NEW YORK — Which came first, the chicken or the ad?
No matter, feathers flew Friday in a spat between fast-food giant Burger King and a chicken restaurant chain over a promotional tie-in with the hit movie "Chicken Run."
The dispute stewed into a spicy cock-and-bull story as Chick-fil-A Inc. roasted Burger King for allegedly plucking the theme of its long-running ad campaign in which cows urge people to "Eat Mor Chikin."
Burger King, whose campaign twists that with the message "Save the Chickens — eat a Whopper," is offering "Chicken Run" toys based on the film and a special promotion of two of its Whopper hamburgers for $2.
A spokeswoman for Burger King, which is owned by Britain's food giant Diageo Plc., said the campaign was based entirely on the movie "Chicken Run," in which animated clay figure chickens try to escape from a "Stalag-17"-type chicken farm and a fate worse than fricassee.
"It's tongue-in-cheek," she said of the ad campaign, in which animated chicken protesters hold signs saying: "Eat a Whopper" and a voice-over intones "Eat more beef."
The DreamWorks movie by the creators of the popular British TV series "Wallace & Gromit," clearly curried favor with the public and took in $17.5 million at the box-office in its first weekend last week—hardly chicken feed. It was second in the pecking order behind Jim Carrey's "Me, Myself & Irene."

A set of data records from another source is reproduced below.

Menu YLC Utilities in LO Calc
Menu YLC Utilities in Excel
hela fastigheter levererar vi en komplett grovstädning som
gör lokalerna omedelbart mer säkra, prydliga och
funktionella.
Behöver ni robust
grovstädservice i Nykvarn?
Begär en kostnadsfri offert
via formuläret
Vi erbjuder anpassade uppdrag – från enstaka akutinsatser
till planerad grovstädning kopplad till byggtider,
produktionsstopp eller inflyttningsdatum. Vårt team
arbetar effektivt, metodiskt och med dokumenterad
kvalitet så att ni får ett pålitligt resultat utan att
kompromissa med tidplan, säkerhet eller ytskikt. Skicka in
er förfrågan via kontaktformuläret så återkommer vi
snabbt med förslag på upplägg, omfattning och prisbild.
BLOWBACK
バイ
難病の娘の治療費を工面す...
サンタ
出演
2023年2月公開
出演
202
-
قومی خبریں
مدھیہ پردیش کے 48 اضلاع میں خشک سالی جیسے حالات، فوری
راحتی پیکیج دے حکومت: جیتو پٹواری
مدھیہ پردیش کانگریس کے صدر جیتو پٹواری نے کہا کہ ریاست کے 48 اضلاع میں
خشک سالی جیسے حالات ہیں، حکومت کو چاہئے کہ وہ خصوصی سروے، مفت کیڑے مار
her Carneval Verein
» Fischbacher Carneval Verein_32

Reviewers didn't baste the movie, and one even compared it to Steve McQueen's classic World War Two film, "The Great Escape." Only here, the camp inmates are fowl and if they are caught flying the coop, they end up on a spit or in deep fat.

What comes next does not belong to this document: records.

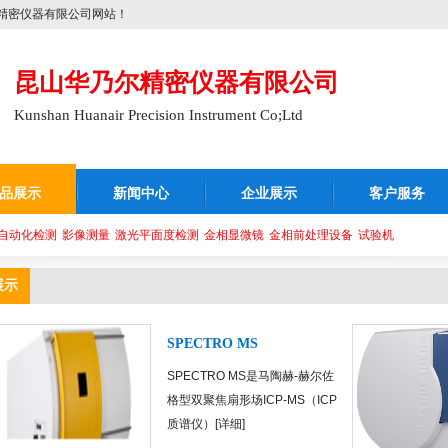
精密仪器有限公司网站！
昆山华乃尔精密仪器有限公司
Kunshan Huanair Precision Instrument Co;Ltd
品展示
新闻中心
企业展示
客户服务
自动化检测
影像测量
激光平面度检测
金相显微镜
金相前处理设备
试验机
展示
SPECTRO MS
SPECTRO MS是马陶赫-赫尔佐
格型双聚焦扇形场ICP-MS（ICP
质谱仪）[
详细
]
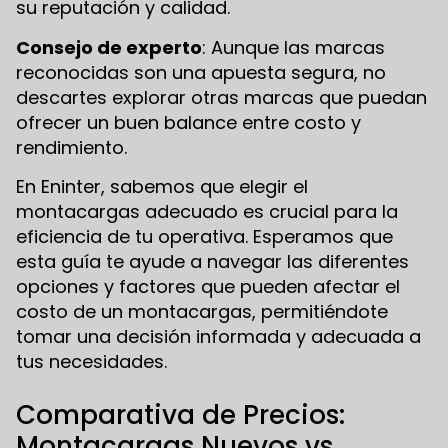
su reputación y calidad.
Consejo de experto
: Aunque las marcas
reconocidas son una apuesta segura, no
descartes explorar otras marcas que puedan
ofrecer un buen balance entre costo y
rendimiento.
En Eninter, sabemos que elegir el
montacargas adecuado es crucial para la
eficiencia de tu operativa. Esperamos que
esta guía te ayude a navegar las diferentes
opciones y factores que pueden afectar el
costo de un montacargas, permitiéndote
tomar una decisión informada y adecuada a
tus necesidades.
Comparativa de Precios:
Montacargas Nuevos vs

Atlanta-based Chick-fil-A, Inc. which sells chicken in more than 920 locations in 34 states and South Africa, said it had written to Burger King to complain. "Legal action is definitely the next step," said spokeswoman Stephanie Cartee.
She said Chick-fil-A had run ads since 1995, featuring real cows or animated bovines. Their beef is that to save their own bacon they want people to eat chicken instead.

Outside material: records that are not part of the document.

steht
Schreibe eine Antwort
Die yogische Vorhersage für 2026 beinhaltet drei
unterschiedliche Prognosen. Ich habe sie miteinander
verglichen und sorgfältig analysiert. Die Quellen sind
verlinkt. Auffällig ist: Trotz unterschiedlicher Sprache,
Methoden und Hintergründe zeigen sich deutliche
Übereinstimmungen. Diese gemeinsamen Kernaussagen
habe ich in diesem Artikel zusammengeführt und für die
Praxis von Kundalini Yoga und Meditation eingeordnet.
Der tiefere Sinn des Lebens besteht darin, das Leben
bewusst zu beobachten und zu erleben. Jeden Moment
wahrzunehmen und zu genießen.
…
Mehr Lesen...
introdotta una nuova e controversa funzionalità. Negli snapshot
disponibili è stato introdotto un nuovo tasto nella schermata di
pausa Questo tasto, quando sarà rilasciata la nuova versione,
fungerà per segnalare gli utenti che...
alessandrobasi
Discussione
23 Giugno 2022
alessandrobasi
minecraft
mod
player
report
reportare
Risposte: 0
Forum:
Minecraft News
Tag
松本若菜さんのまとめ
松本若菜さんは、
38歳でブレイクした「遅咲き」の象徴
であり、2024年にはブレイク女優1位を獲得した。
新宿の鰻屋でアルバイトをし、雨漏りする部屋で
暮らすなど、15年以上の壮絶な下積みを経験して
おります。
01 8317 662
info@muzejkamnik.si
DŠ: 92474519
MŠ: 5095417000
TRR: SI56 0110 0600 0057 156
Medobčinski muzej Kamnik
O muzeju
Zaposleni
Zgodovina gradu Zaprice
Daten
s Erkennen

"We are sure Burger King is fully aware of our 'Eat Mor Chikin' campaign since it tied them for second place (Silver) for the 1998 EFFIE Award for creativity and effectiveness in advertising," said Steve Robinson, senior vice president of marketing for Chick-fil-A, Inc.
Hen-pecked Burger King spokeswoman Kim Miller said the company had read Chick-fil-A's letter and was evaluating it. "We feel the case has no merit and we will defend ourselves vigorously," she told Reuters. "I don't want to be chicken, but I can't comment anymore."
She did point out the campaign was "tongue-in-cheek" and was all about "liberating chickens," even though Burger King also offers chicken dishes.
"If Burger King wants to discourage its customers from eating its own chicken sandwiches, that is their business," said Chick-fil-A's Robinson. "When they unashamedly impersonate our trademarked concepts and copyrighted expressions, it becomes our business.
"While imitation is always flattering, it is imperative that we protect our campaign's integrity by forbidding such blatant infringements," he said.
With Americans preparing to spend much of the long Fourth of July holiday weekend barbecuing or at the movies, there was no immediate word on whether "Chicken Run" would make kids shun the finger-lickin' attractions of Kentucky Fried Chicken, Popeye's or Chick-fil-A restaurants. That would be more bad news for an industry already suffering from a resurgence in consumer taste for red meat.
Tyson Foods Inc., the world's largest poultry producer, said last week its third-quarter earnings will fall short of analysts' estimates because of weak chicken prices.